Major changes were made to three existing sports and four others were added by the Missouri High School Activities Association in a series of ballot initiatives approved by a majority of the state's high schools.
The three established sports affected were track and field, softball and football.
Starting next spring, track and field will go from four classes to five. This stands to benefit Maryville High School which currently operates on the low end of Class 3 and competes against schools like Grandview in the post-season that have more than double their enrollment.
The Hounds stayed Class 3 in baseball once it expanded to five classes last year, while all six of the larger MEC schools moved up.
The other track and field teams in Nodaway County should remain in Class 1.
Another change that passed by nine votes allows schools to have the option of holding their championship softball season in the fall or spring. Most currently play in the fall.
The start of football season and practice was moved up a week, beginning in 2014. This will allow the playoffs to be spaced out so that each round takes place a week apart. Currently, schools in Classes 1-5 play their first three playoff games in less than a two-week span.
Also passing was a new rule that will allow 8-man schools to form a cooperative sponsorship as long as the combined enrollment isn't above 200 students.
Non-playing football schools Jefferson and Northeast Nodaway are already involved in this type of arrangement. Jefferson partners with South Nodaway and Northeast Nodaway is aligned with Worth County.

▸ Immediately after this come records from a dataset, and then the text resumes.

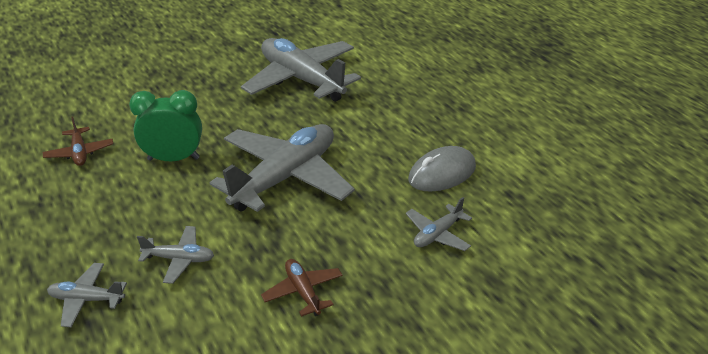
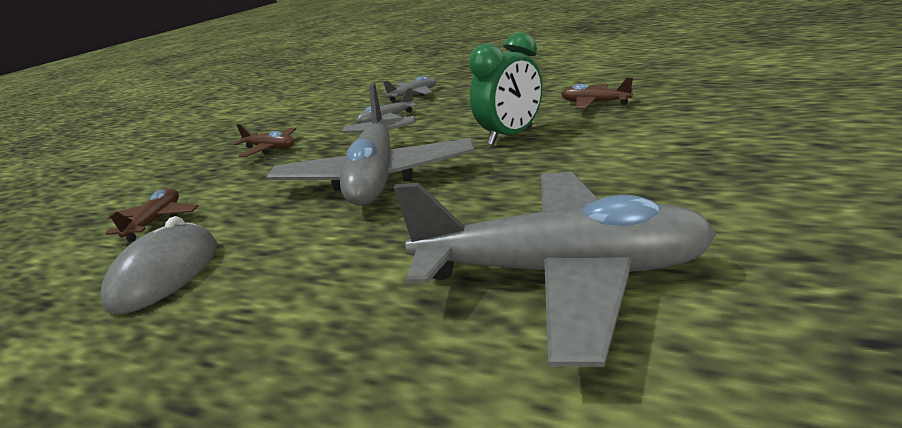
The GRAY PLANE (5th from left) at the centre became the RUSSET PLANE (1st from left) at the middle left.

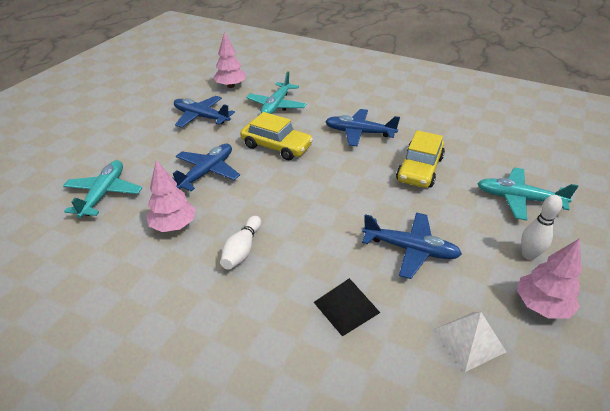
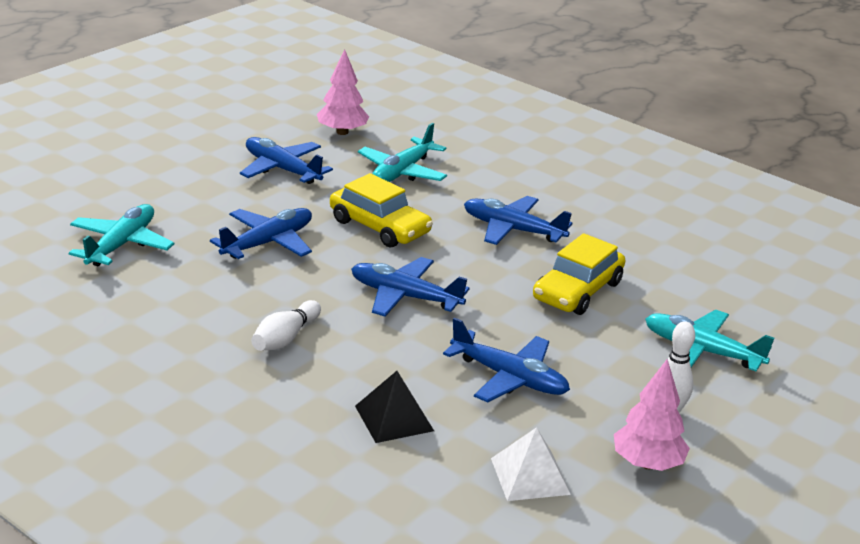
The ROSY TREE (1st from left) at the middle left disappeared.
The BLUE PLANE (3rd from left) at the centre appeared.

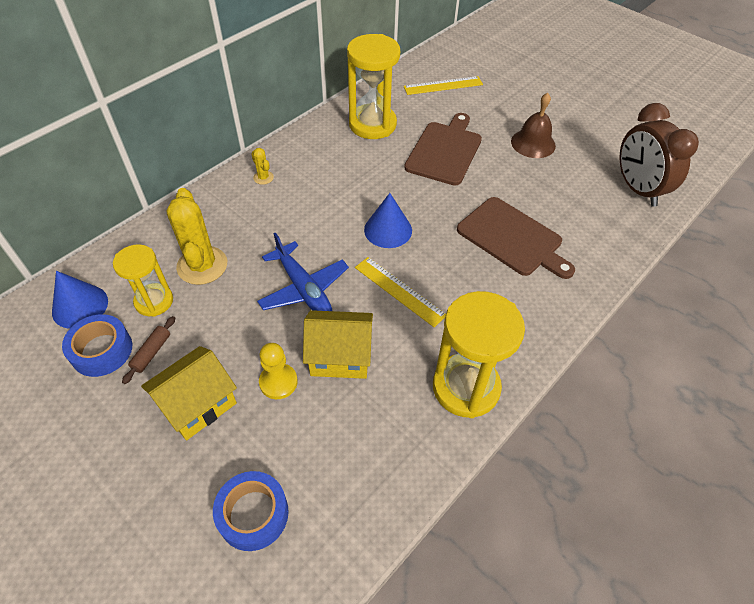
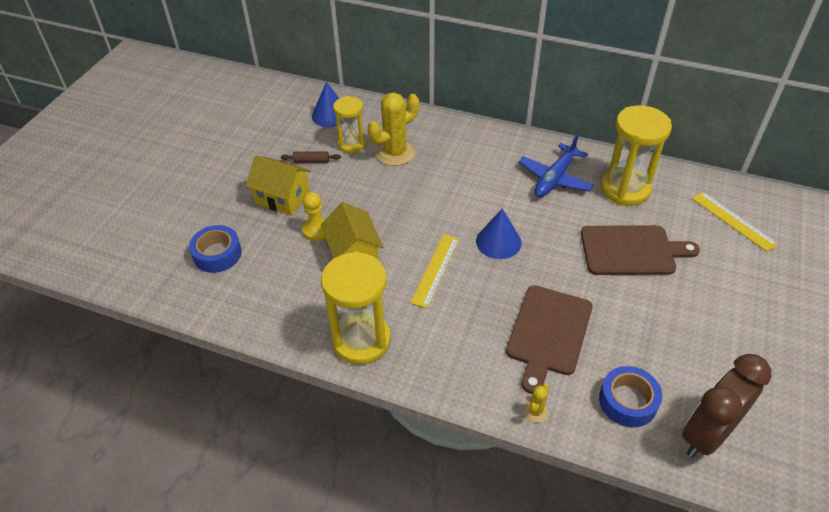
The RUSSET SCHOOL BELL at the top right disappeared.
The BRIGHT YELLOW PRICKLY PLANT (2nd from left) moved from the top centre to the bottom centre.
The BLUE PLANE moved from the centre to the top right.
The BLUE STICKY TAPE (1st from left in the first image) moved from the middle left to the bottom right.

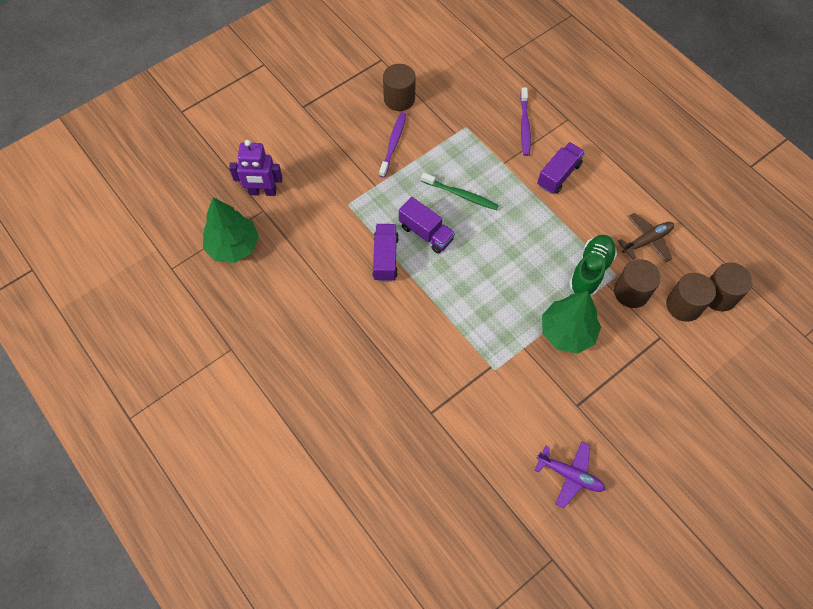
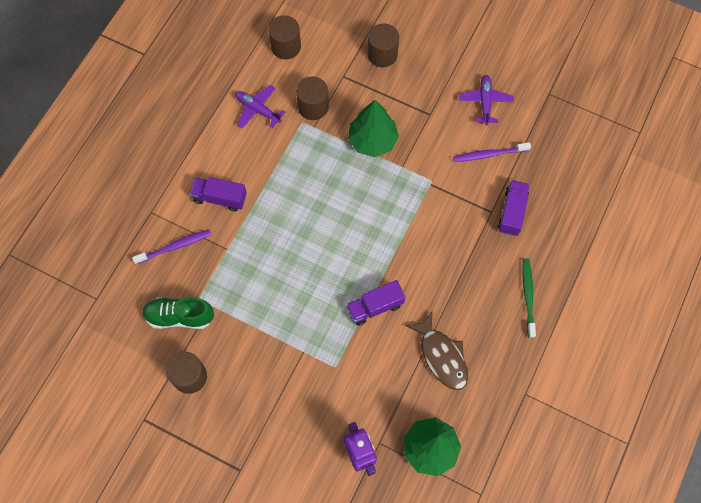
The VIOLET TOOTH BRUSH (1st from left in the first image) moved from the top centre to the top right.
The GREEN TOOTH BRUSH moved from the top centre to the middle right.
The VIOLET TRUCK (2nd from left in the first image) moved from the centre to the middle right.
The RUSSET PLANE at the middle right became the VIOLET PLANE (1st from left) at the top centre.
The GREEN LACE-UP SHOE moved from the middle right to the middle left.
The RUSSET CYLINDER SHAPE (3rd from left in the first image) moved from the middle right to the top centre.
The RUSSET FISH at the bottom centre appeared.

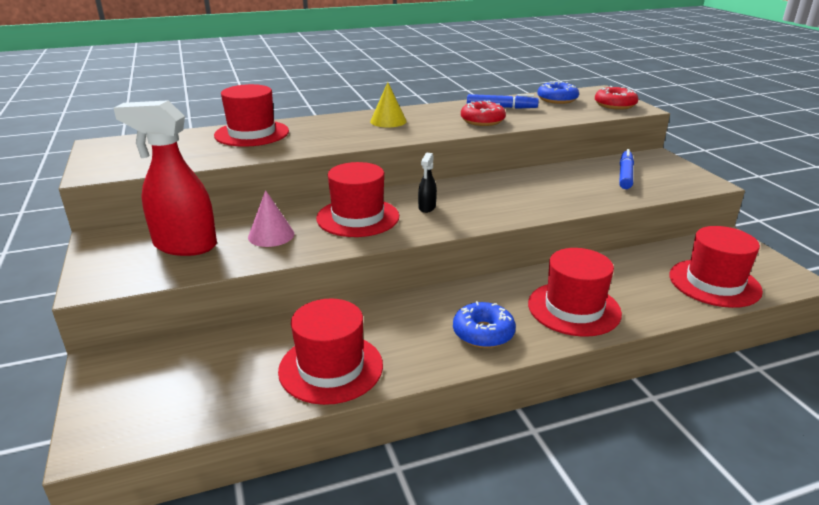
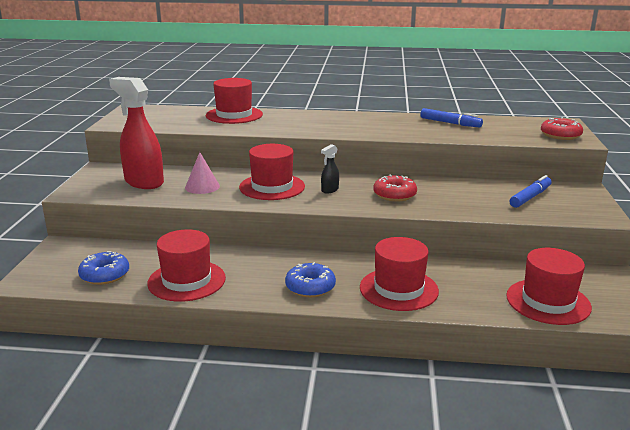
The BLUE DONUT (2nd from left in the first image) moved from the top right to the middle left.
The BRIGHT YELLOW CONE SHAPE at the top centre disappeared.
The SCARLET DONUT (1st from left) moved from the top centre to the centre.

Formerly spare-time activities, bowling, chess, fishing and target shooting were added as "emerging activities" by MSHAA and schools can start forming MSHSAA-sponsored teams in those sports next year.
A state-championship series for each of the four could come about if at least 50 schools from three of the state's eight districts create teams.
This change and others were voted upon by 69 percent of the state's schools.
"They probably won't have a whole lot of affect on us," said Maryville activities director Paul Snow. "We're kind of middle of the road anyway as far as enrollment."